From model to field: predictive design of microbial communities for resilient crop performance

Synthetic microbial communities (SynComs) represent a promising approach to enhance crop growth and stress resilience through microbiome engineering. However, the systematic design and field validation of SynComs remain limited. Here, we present a predictive framework for SynCom optimization, integrating plant phenotyping, microbial genomics, and machine learning. Using tomato as a model, we tested over 800 SynCom–temperature combinations consisting of root endophytic bacteria and rhizosphere metabolites. An Elastic Net regression model trained on plant biomass data accurately predicted the performance of unseen SynComs, with prediction accuracy plateauing at ∼5% (301/6144) of all possible SynCom–temperature combinations. Incorporating genomic features significantly improved model performance, whereas microbiome compositional data alone were not informative.
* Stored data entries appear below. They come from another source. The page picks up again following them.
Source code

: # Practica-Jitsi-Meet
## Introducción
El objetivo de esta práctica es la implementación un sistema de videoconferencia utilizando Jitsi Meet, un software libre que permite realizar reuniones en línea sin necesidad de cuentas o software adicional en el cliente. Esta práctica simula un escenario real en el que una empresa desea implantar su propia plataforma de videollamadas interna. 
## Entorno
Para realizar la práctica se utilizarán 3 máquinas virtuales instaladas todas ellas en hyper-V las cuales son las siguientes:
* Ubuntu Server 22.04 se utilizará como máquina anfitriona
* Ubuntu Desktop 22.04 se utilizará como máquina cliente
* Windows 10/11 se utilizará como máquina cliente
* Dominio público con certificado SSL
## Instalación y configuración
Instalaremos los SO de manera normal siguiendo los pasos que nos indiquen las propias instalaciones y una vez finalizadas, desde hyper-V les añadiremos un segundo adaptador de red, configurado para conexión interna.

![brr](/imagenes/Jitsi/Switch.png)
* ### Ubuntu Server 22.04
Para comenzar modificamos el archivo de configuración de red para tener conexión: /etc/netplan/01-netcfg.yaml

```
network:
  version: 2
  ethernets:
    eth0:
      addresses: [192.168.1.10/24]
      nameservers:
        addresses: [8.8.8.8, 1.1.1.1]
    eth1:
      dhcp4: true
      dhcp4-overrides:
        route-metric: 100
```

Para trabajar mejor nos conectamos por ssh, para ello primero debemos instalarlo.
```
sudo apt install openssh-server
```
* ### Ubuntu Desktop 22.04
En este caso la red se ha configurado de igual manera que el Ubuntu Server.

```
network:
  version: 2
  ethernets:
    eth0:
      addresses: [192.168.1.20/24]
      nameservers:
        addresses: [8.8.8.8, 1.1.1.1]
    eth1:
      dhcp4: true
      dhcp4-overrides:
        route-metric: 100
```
We applied the model to design novel SynComs, which were tested in both laboratory and field conditions using a commercial tomato cultivar. The model-informed SynCom enhanced plant growth in field trials and improved heat stress tolerance under controlled laboratory conditions. Multi-omics analyses and feature importance metrics identified specific microbial taxa, including Sphingobium sp., whose enrichment was linked to host plant metabolite (e.g., tomatine) and stress-responsive gene expression. Our results demonstrate a scalable strategy for the predictive design of beneficial microbiomes to improve resilient crop performance under real-world conditions.